(Saved data entries)
=== Section Start ===

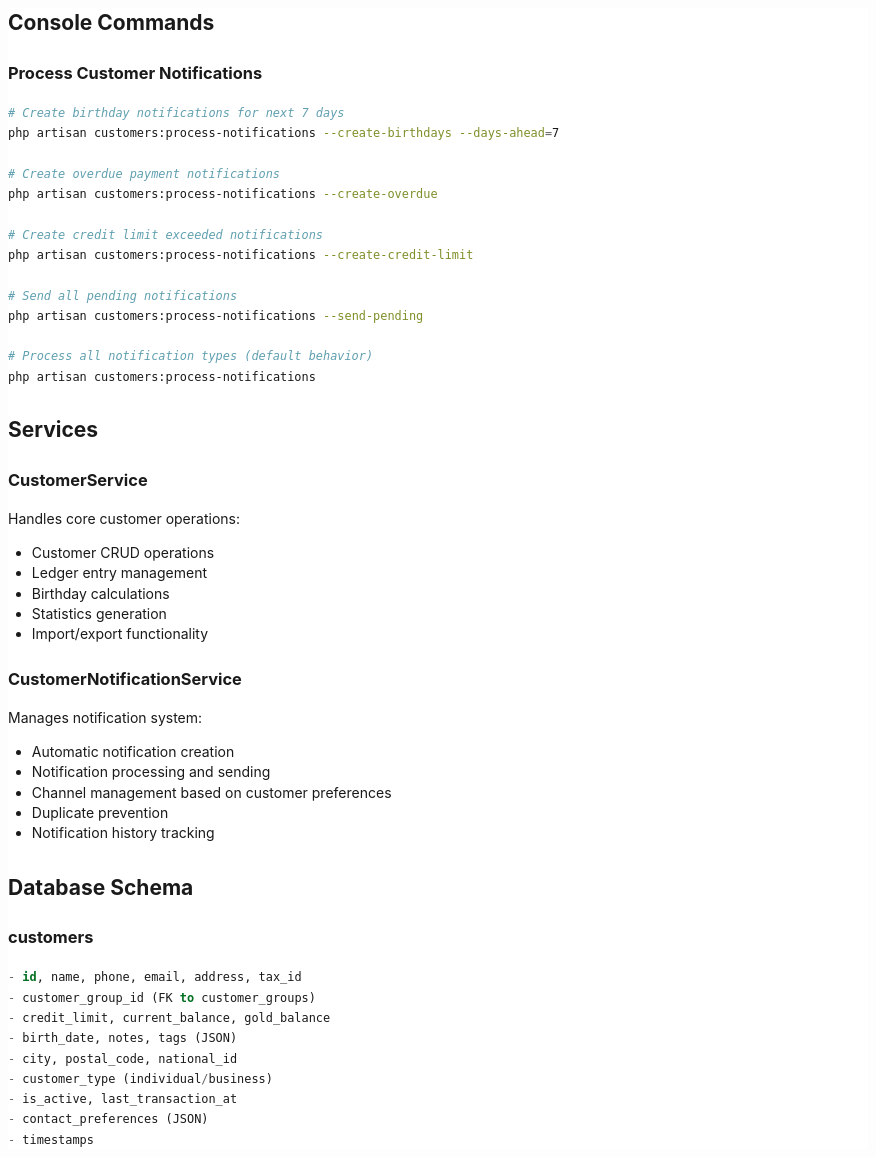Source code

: ## Console Commands

### Process Customer Notifications
```bash
# Create birthday notifications for next 7 days
php artisan customers:process-notifications --create-birthdays --days-ahead=7

# Create overdue payment notifications
php artisan customers:process-notifications --create-overdue

# Create credit limit exceeded notifications
php artisan customers:process-notifications --create-credit-limit

# Send all pending notifications
php artisan customers:process-notifications --send-pending

# Process all notification types (default behavior)
php artisan customers:process-notifications
```

## Services

### CustomerService
Handles core customer operations:
- Customer CRUD operations
- Ledger entry management
- Birthday calculations
- Statistics generation
- Import/export functionality

### CustomerNotificationService
Manages notification system:
- Automatic notification creation
- Notification processing and sending
- Channel management based on customer preferences
- Duplicate prevention
- Notification history tracking

## Database Schema

### customers
```sql
- id, name, phone, email, address, tax_id
- customer_group_id (FK to customer_groups)
- credit_limit, current_balance, gold_balance
- birth_date, notes, tags (JSON)
- city, postal_code, national_id
- customer_type (individual/business)
- is_active, last_transaction_at
- contact_preferences (JSON)
- timestamps
```
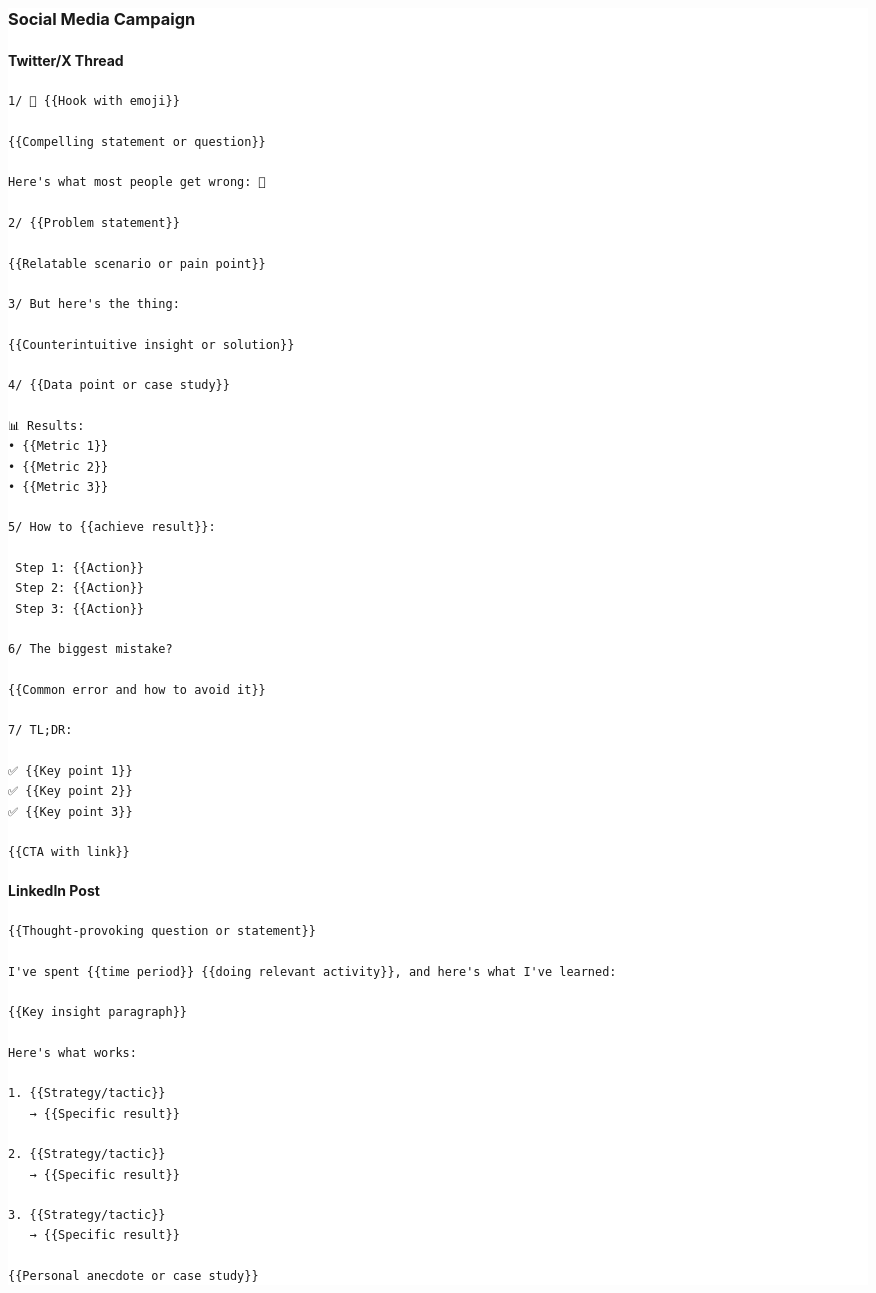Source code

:### Social Media Campaign

#### Twitter/X Thread
```
1/ 🚀 {{Hook with emoji}} 

{{Compelling statement or question}}

Here's what most people get wrong: 🧵

2/ {{Problem statement}}

{{Relatable scenario or pain point}}

3/ But here's the thing:

{{Counterintuitive insight or solution}}

4/ {{Data point or case study}}

📊 Results:
• {{Metric 1}}
• {{Metric 2}}
• {{Metric 3}}

5/ How to {{achieve result}}:

 Step 1: {{Action}}
 Step 2: {{Action}}
 Step 3: {{Action}}

6/ The biggest mistake?

{{Common error and how to avoid it}}

7/ TL;DR:

✅ {{Key point 1}}
✅ {{Key point 2}}
✅ {{Key point 3}}

{{CTA with link}}
```

#### LinkedIn Post
```
{{Thought-provoking question or statement}}

I've spent {{time period}} {{doing relevant activity}}, and here's what I've learned:

{{Key insight paragraph}}

Here's what works:

1. {{Strategy/tactic}}
   → {{Specific result}}

2. {{Strategy/tactic}}
   → {{Specific result}}

3. {{Strategy/tactic}}
   → {{Specific result}}

{{Personal anecdote or case study}}
```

=== Section End ===

- **What is required**: Read the entries and pick out all lines that include the word "question".

- **Written solution**:
{{Compelling statement or question}}
{{Thought-provoking question or statement}}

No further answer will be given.